A limit theorem for the largest interpoint distance of $p$ independent and identically distributed points in $\mathbb{R}^n$ to the Gumbel distribution is proved, where the number of points $p=p_n$ tends to infinity as the dimension of the points $n\to\infty$. The theorem holds under moment assumptions and corresponding conditions on the growth rate of $p$. We obtain a plethora of ancillary results such as the joint convergence of maximum and minimum interpoint distances. Using the inherent sum structure of interpoint distances, our result is generalized to maxima of dependent random walks with non-decaying correlations and we also derive point process convergence. An application of the maximum interpoint distance to testing the equality of means for high-dimensional random vectors is presented. Moreover, we study the largest off-diagonal entry of a sample covariance matrix. The proofs are based on the Chen-Stein Poisson approximation method and Gaussian approximation to large deviation probabilities.

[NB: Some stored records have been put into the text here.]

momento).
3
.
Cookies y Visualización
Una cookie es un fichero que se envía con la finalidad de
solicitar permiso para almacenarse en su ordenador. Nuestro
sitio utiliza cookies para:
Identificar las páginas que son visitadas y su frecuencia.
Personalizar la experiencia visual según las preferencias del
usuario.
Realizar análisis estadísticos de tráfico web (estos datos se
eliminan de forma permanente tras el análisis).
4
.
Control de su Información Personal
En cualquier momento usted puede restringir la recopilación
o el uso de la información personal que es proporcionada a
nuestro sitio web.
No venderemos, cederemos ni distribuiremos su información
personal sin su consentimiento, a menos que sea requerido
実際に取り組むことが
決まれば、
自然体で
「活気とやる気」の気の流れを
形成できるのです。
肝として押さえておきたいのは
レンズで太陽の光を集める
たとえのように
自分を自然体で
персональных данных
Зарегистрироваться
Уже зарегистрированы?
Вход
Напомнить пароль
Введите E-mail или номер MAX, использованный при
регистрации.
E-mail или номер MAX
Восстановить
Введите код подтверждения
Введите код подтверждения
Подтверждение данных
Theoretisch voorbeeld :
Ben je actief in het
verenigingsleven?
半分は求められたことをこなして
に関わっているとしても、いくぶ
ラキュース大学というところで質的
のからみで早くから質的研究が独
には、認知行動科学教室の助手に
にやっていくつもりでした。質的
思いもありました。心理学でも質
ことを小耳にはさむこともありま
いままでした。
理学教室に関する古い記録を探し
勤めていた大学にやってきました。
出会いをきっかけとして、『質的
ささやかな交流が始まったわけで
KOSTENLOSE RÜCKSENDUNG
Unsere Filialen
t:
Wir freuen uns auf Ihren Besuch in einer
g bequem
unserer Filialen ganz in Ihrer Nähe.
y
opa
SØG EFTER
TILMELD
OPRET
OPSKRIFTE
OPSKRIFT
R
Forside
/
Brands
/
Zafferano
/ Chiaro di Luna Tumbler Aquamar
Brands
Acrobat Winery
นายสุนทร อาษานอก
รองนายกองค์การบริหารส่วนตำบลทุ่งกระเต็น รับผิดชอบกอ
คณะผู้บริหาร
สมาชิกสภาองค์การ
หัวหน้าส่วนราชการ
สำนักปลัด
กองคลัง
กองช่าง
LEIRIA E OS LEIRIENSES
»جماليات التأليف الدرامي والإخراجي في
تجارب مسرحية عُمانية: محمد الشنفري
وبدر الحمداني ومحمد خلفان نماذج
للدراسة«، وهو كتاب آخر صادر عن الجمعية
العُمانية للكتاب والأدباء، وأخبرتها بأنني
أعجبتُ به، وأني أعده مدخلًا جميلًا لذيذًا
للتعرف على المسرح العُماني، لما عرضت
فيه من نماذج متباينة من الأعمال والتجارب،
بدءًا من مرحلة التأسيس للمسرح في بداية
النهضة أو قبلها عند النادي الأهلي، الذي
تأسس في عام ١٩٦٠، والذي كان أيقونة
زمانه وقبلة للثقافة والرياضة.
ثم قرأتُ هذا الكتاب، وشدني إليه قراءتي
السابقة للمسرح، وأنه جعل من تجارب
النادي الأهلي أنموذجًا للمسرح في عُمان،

翻译：本文证明了在$\mathbb{R}^n$中独立同分布的$p$个点的最大点间距离服从Gumbel分布的极限定理，其中点数$p=p_n$随维度$n\to\infty$而趋于无穷。该定理在矩条件及关于$p$增长率的相应条件下成立。我们获得了一系列辅助结果，如最大与最小点间距离的联合收敛性。利用点间距离固有的求和结构，我们将结果推广至具有非衰减相关性的相依随机游走最大值，并推导出点过程收敛性。文中给出了最大点间距离在高维随机向量均值相等性检验中的应用，同时研究了样本协方差矩阵的最大非对角元。证明基于Chen-Stein泊松逼近方法和大型偏差概率的高斯逼近。